Data in this exercise -
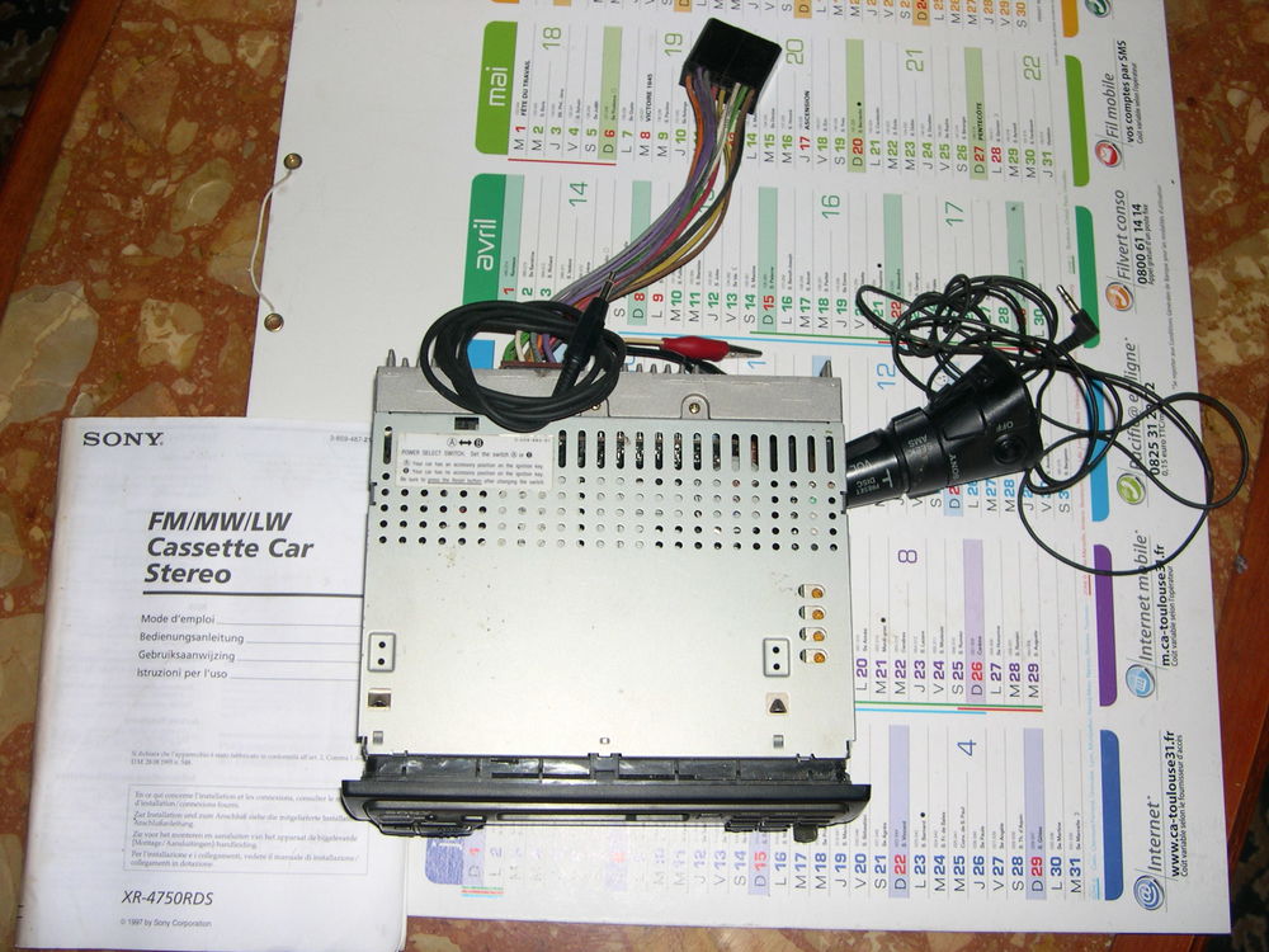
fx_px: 1393
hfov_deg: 49.0
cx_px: 634
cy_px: 476
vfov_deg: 37.7
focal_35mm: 38
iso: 100
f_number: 2.8
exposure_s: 1/60
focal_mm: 8
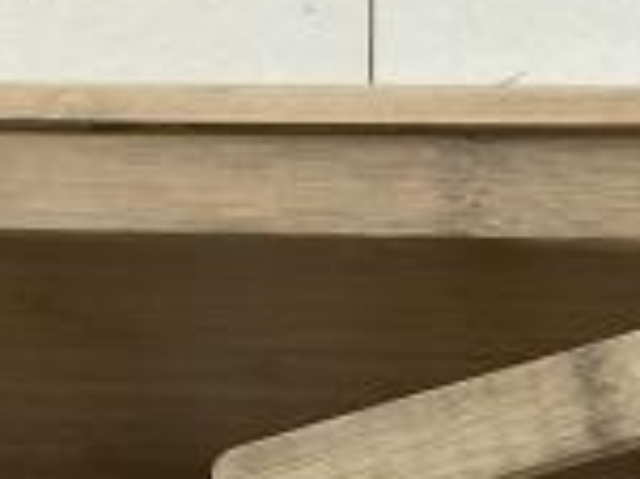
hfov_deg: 17.1
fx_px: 2124
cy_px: 687
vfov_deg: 12.3
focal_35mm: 115
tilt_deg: -69.7
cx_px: 178
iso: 80
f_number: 2.2
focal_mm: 4.15
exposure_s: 1/33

Task goal - Restate the entries verbatim and exclude any pictures.

Completed exercise -
fx_px: 1393
hfov_deg: 49.0
cx_px: 634
cy_px: 476
vfov_deg: 37.7
focal_35mm: 38
iso: 100
f_number: 2.8
exposure_s: 1/60
focal_mm: 8
hfov_deg: 17.1
fx_px: 2124
cy_px: 687
vfov_deg: 12.3
focal_35mm: 115
tilt_deg: -69.7
cx_px: 178
iso: 80
f_number: 2.2
focal_mm: 4.15
exposure_s: 1/33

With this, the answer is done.